JAMBI — Di beberapa titik pengumpul di Kabupaten Muaro Jambi dan Batanghari, harga TBS yang biasanya tembus Rp 2.800 per kilogram, kini hanya berkisar Rp 2.200 hingga Rp 2.400 per kilogram. Petani di tingkat pekebun merasakan dampaknya langsung saat panen pekan ini.
"Kemarin masih Rp 2.700, sekarang turun Rp 500. Ini belum pernah terjadi setajam ini dalam beberapa bulan terakhir," ujar seorang petani di Kecamatan Sekernan, Muaro Jambi, kepada Kontan, Selasa (12/11/2024).
Kebijakan DSI Dinilai Picu Distorsi Harga di Tingkat Petani
Kebijakan ekspor CPO melalui bursa DSI mulai diterapkan pemerintah pusat sebagai upaya menstabilkan harga di dalam negeri. Namun, petani di Jambi justru menilai kebijakan itu membuat rantai perdagangan sawit semakin panjang dan tidak transparan.
"Kami tidak paham teknisnya, yang jelas harga di pabrik turun, otomatis di kami juga turun. Sementara biaya pupuk dan transportasi tetap tinggi," kata petani lainnya di Kecamatan Bajubang, Batanghari.
Mekanisme DSI mewajibkan eksportir membeli CPO dari bursa domestik sebelum melakukan ekspor. Tujuannya menjamin pasokan dalam negeri, tetapi petani di daerah mengeluhkan dampak jangka pendek yang langsung terasa di kantong mereka.
Harga TBS Anjlok di Tengah Musim Panen
Penurunan harga ini terjadi tepat saat memasuki puncak musim panen di beberapa kabupaten sentra sawit di Jambi. Alih-alih menikmati kenaikan pendapatan, pekebun justru menghadapi potensi kerugian.
Seorang pengurus koperasi petani sawit di Kabupaten Tanjung Jabung Barat menyebutkan, banyak anggota yang menunda panen karena harga dianggap tidak layak. "Kalau harga di bawah Rp 2.500, ongkos panen dan angkut saja hampir tidak tertutupi," ujarnya.

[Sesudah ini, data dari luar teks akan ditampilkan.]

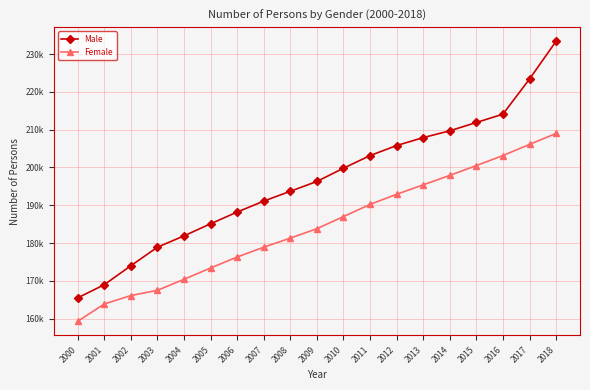

What is the difference between the second highest and second lowest values in the Female series?

42230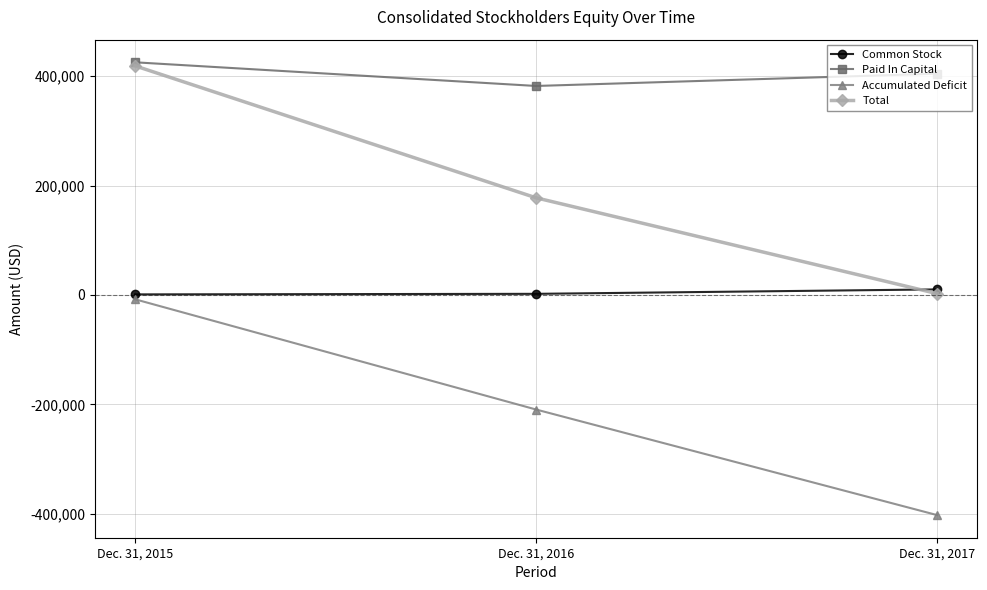

At which label does Paid In Capital reach its peak?

Dec. 31, 2015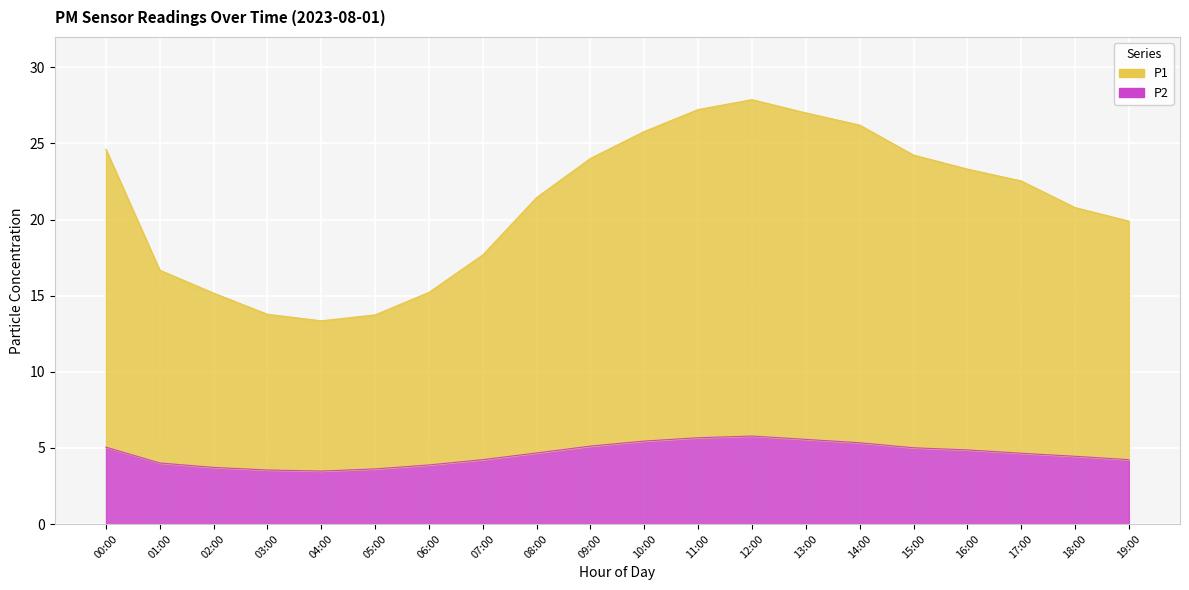

Which series has the largest range (max minus min)?

P1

Data Dinas Perkebunan Provinsi Jambi mencatat, luas perkebunan sawit rakyat di provinsi ini mencapai lebih dari 400 ribu hektare. Sebagian besar petani menggantungkan hidup dari komoditas ini.
Apa Langkah Pemprov Jambi?
Pemerintah Provinsi Jambi belum mengeluarkan pernyataan resmi terkait keluhan petani ini. Namun, Asosiasi Petani Kelapa Sawit (Apkasindo) daerah setempat mendesak agar pemerintah pusat mengevaluasi kebijakan DSI sebelum harga semakin jatuh.
"Kami minta ada sosialisasi yang jelas ke daerah. Jangan petani jadi korban kebijakan yang tidak dipahami di lapangan," tegas perwakilan Apkasindo Jambi.
Petani berharap ada intervensi harga atau setidaknya subsidi ongkos angkut selama masa transisi kebijakan ini. Jika tidak, mereka khawatir musim panen kali ini justru menjadi musim kerugian.